SPECIAL REPORT: Insects as a Sustainable Protein Source
27 Jun 2016 --- As last week was National Insect Week (UK), FoodIngredientsFirst takes a closer look at insects as an alternative protein, other nutritional values and today’s progression of entomophagy into the western world.
Proti-Farm is world’s leading producer of edible insects. They are based in The Netherlands and with the acquisition of Kreca in 2014 they are in the insect producing business since more than 35 years. The company group started with over 10 different insect species for the animal feed industry, however since 2007, the group has been producing edible insects for human consumption.
Heidi de Bruin, CEO of Proti-Farm Holding NV told FoodIngredientsFirst: "To continue serving the ongoing increasing demand for food insect ingredients, we are currently scaling up our facilities with the lesser mealworm. Soon we will produce thousands of tons of wet larvae and we will expand our facilities worldwide. The demand for insects as a food ingredient for products like protein powder is increasing rapidly, our worldwide customer base keep asking for more."
"The industry needs continuous and guaranteed and safe supply of these food ingredients and only a few suppliers are able to scale up the insect production," says de Bruin. "Recently our organization has been HACCP certified for our lesser mealworm which guarantees strict regulations in terms of safety and track and trace of the materials."
"Proti-Farm is proud of its customers who have shown to be each of them entrepeneurs in developing high quality protein based products for the food industry," adds de Bruin.
Massimo Reverberi is the founder of Bugsolutely Ltd, based in Thailand and he tells FoodIngredientsFirst that it was only a few years that the edible insect market in the western world didn’t exist, he says: “Except for the last few centuries in the west, edible insects have always been consumed all over the world.

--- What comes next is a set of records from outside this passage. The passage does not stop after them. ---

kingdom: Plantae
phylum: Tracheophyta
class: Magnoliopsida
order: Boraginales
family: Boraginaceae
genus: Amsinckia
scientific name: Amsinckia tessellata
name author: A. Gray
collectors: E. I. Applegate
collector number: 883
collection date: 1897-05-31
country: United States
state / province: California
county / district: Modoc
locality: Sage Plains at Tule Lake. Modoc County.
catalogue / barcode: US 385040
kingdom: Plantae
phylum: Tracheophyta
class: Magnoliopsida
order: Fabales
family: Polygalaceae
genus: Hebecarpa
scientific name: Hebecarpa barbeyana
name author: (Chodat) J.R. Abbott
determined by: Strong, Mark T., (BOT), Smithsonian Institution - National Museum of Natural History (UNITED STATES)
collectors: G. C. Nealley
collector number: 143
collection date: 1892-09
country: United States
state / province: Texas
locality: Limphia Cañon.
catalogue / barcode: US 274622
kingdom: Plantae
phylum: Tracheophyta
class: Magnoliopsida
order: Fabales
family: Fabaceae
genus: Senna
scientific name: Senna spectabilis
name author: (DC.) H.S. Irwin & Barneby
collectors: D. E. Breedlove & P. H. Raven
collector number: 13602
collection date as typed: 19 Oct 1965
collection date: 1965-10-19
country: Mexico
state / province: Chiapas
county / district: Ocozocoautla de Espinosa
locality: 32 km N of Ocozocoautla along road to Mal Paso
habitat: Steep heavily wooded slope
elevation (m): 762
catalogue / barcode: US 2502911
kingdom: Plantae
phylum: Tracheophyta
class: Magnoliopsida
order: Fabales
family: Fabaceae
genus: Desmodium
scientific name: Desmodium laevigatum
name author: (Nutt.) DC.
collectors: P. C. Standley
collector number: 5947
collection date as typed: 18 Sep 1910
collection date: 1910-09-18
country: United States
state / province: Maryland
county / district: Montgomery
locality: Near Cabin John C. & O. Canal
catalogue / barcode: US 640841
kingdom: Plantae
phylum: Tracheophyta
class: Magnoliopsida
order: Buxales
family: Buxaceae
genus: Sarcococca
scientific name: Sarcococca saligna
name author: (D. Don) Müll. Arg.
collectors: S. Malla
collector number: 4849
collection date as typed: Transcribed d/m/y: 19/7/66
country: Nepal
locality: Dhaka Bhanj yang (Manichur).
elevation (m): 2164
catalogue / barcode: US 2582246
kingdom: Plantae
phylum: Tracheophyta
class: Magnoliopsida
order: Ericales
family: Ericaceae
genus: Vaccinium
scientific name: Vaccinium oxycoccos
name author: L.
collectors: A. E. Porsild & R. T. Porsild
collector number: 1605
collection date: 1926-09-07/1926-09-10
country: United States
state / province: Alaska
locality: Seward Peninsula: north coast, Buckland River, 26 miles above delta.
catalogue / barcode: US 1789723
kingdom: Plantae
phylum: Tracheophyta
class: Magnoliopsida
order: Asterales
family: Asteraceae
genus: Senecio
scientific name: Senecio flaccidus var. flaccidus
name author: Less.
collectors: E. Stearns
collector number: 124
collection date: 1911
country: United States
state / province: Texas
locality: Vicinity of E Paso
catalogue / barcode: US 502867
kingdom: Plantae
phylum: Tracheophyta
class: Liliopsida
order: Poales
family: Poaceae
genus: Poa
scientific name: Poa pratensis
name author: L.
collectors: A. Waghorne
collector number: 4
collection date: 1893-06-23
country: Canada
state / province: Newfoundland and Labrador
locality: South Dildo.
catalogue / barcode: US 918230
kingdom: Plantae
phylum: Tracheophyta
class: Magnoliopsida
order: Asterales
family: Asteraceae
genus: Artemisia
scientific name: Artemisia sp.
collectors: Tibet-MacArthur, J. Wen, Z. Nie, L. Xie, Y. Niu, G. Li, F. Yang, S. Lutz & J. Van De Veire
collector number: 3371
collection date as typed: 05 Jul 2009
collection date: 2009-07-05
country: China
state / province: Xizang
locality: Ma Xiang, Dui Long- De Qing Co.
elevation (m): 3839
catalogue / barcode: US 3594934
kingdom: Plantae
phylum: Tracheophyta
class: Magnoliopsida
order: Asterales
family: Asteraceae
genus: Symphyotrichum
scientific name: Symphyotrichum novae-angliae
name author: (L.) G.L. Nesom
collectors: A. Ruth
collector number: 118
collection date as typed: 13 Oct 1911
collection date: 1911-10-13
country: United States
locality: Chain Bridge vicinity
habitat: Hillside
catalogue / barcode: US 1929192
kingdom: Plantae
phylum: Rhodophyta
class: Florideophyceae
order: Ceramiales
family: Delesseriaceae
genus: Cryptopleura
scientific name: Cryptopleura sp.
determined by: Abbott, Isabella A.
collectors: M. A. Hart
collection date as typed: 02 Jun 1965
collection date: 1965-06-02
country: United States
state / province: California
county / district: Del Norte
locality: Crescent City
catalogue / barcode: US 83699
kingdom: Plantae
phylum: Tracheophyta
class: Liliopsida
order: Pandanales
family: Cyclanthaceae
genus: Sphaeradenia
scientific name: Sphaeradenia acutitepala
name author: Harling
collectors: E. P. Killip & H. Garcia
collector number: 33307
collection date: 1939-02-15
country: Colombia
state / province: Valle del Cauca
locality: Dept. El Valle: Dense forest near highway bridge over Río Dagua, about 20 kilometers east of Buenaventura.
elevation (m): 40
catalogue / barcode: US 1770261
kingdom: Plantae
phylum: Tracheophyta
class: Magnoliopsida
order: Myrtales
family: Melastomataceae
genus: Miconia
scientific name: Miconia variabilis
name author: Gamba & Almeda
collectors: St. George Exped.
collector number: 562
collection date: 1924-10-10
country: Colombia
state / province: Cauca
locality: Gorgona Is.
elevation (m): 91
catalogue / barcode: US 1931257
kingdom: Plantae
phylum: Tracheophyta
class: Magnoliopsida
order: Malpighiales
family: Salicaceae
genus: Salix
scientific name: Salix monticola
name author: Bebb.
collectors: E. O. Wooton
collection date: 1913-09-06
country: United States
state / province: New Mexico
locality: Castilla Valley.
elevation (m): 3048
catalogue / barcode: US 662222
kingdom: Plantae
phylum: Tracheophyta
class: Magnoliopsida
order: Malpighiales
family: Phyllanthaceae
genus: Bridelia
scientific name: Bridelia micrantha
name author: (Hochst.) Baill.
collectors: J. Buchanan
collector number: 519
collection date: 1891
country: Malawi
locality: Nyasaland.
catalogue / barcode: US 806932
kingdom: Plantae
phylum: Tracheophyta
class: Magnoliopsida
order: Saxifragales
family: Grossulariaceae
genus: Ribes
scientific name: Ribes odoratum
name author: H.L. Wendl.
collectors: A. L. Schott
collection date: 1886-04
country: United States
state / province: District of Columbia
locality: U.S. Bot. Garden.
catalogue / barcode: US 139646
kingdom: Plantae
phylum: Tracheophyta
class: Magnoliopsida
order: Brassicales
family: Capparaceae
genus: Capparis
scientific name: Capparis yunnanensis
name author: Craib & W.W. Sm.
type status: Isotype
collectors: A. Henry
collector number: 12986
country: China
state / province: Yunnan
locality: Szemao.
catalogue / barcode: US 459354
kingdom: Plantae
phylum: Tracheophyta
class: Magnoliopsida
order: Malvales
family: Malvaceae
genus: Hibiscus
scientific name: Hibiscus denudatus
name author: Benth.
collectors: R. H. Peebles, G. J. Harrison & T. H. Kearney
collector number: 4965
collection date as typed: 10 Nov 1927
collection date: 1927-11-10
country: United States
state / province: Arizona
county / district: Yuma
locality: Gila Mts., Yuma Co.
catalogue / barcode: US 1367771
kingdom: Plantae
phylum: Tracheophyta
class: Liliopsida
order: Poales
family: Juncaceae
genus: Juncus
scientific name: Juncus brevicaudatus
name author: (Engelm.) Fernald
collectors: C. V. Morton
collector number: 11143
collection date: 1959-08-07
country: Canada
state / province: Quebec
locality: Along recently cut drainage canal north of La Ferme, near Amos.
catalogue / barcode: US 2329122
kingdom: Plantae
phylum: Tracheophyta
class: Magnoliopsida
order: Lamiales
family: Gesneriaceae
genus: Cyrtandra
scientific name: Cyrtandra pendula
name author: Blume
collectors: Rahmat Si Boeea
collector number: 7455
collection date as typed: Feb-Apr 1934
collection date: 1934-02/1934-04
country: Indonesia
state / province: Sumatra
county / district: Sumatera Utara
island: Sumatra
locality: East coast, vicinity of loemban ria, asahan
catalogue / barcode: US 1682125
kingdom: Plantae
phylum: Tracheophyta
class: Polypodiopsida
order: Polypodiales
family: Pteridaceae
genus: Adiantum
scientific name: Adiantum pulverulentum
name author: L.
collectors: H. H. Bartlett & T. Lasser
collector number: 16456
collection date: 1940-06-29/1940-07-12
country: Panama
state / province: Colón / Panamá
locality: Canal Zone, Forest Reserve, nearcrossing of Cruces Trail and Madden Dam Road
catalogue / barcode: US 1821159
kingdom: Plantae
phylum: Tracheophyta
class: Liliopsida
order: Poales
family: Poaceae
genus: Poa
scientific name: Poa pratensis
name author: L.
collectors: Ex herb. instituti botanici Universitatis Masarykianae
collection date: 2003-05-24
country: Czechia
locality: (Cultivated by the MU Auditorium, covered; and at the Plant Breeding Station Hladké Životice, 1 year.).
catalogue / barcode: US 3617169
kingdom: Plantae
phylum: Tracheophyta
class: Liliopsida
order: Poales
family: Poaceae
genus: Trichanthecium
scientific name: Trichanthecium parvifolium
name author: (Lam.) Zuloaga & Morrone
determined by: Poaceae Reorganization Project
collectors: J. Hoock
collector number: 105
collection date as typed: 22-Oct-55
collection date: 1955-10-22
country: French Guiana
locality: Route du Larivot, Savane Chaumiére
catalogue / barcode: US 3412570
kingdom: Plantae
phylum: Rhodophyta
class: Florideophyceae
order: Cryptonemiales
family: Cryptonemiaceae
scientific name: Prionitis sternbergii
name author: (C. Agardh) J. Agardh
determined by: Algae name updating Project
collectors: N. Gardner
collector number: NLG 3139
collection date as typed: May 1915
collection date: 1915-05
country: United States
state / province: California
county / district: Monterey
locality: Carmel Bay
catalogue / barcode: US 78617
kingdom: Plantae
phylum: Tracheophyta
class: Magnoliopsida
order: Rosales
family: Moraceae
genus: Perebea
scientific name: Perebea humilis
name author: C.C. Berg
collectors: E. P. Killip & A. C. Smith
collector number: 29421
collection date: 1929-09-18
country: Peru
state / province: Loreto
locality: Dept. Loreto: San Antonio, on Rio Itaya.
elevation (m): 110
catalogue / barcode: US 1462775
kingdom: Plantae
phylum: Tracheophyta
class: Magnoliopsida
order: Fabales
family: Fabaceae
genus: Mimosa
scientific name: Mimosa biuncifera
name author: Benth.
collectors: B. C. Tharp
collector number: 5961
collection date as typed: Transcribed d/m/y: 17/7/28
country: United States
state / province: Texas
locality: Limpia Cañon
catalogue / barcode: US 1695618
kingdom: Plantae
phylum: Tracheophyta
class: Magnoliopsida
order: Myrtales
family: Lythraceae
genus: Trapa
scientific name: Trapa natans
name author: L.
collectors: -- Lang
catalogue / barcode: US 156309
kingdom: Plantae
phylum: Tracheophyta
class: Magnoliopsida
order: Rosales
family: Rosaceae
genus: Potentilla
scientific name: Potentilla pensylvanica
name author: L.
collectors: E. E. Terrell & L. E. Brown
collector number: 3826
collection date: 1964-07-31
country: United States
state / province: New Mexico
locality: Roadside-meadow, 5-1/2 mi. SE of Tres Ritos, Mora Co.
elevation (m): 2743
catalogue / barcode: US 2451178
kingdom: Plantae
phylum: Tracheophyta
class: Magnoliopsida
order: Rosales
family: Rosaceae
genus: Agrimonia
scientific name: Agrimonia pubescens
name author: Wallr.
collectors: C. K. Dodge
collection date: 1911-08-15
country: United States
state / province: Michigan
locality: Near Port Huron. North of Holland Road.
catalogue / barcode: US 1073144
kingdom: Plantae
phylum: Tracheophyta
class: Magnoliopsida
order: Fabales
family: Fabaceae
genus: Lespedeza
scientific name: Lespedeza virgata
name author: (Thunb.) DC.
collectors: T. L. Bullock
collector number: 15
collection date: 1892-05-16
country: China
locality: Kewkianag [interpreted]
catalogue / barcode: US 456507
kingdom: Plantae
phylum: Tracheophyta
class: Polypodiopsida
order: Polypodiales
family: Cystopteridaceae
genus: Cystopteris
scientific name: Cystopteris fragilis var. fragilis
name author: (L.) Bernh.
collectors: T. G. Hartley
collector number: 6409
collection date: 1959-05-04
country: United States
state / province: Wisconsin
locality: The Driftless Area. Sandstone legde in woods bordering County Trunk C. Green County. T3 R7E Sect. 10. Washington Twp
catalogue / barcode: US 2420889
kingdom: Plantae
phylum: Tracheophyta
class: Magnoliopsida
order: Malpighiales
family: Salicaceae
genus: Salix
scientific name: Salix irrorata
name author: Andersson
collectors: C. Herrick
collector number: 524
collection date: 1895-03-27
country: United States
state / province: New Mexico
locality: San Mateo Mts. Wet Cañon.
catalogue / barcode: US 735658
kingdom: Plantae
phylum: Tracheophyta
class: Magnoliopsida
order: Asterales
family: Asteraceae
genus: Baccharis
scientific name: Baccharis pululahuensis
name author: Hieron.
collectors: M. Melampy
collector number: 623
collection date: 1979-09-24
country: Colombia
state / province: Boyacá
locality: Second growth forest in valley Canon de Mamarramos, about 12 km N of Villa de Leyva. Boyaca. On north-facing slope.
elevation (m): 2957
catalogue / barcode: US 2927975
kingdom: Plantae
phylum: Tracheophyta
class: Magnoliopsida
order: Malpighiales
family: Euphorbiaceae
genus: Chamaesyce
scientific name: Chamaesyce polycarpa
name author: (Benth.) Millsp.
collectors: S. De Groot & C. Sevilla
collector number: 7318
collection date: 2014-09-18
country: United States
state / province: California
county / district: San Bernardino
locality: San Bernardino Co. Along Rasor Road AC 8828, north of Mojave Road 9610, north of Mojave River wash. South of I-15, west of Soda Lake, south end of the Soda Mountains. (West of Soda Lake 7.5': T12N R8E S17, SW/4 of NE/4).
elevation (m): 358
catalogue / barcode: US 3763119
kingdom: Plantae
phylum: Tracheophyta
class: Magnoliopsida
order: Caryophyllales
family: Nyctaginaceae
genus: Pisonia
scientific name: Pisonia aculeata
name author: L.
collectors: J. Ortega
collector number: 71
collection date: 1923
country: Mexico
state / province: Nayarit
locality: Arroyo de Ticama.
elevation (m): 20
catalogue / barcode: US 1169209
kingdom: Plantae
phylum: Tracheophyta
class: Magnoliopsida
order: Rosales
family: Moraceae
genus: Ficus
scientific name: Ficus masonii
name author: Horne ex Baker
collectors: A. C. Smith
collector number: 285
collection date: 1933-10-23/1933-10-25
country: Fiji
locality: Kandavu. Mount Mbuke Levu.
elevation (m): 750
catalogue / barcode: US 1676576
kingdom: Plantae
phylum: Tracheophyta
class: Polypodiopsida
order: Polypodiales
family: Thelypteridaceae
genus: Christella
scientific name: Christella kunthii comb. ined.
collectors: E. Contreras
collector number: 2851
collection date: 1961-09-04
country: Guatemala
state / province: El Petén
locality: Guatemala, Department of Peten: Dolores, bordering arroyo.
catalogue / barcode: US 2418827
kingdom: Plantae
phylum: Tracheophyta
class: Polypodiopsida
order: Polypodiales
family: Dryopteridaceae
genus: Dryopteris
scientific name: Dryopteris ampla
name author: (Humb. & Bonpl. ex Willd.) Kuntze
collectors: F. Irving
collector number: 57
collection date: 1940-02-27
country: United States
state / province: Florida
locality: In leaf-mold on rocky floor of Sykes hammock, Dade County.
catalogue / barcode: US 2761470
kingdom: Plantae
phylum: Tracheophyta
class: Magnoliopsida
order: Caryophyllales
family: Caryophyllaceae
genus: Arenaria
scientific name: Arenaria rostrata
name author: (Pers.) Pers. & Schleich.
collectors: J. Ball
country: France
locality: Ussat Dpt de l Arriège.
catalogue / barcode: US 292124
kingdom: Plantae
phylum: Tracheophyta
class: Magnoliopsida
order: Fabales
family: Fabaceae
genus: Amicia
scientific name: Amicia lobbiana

There are different theories about the reason for this behavior, including economical ones and not just cultural. Many western foods are considered repulsive in Asia, and vice versa. We cannot forget that sushi was once disgusting for many westerners, not too long ago, but now it’s wildly eaten all over in the US and in Europe.”
Reverberi says that many edible insect companies focus on protein, protein bars and drinks, and protein powder products, however he doesn’t consider edible insects as just protein. He says: “Insects contain a lot of other nutritional properties, and they are an incredibly sustainable food requiring very few resources to be farmed and avoiding the footprint left by cattle, in particular methane emission.”
The aversion of insects as food in the human chain of the western world is certainly an interesting topic of conversation. As evidenced, several food companies are tapping into this still, fairly new movement of insects as a sustainably protein source. Many arguments stand unanswered though, as we continue to address farming, sustainability and nutrition issues, the decision of accepting insects into our everyday diets remains with the population of the Western world. In particular, the vegetarian dispute raises many questions of ethics and dietary beliefs. However, with new developments and innovative products launches clearly on the rise, it could just be a matter of years in which the world unites and sees entomophagy as the universal way to consume more protein.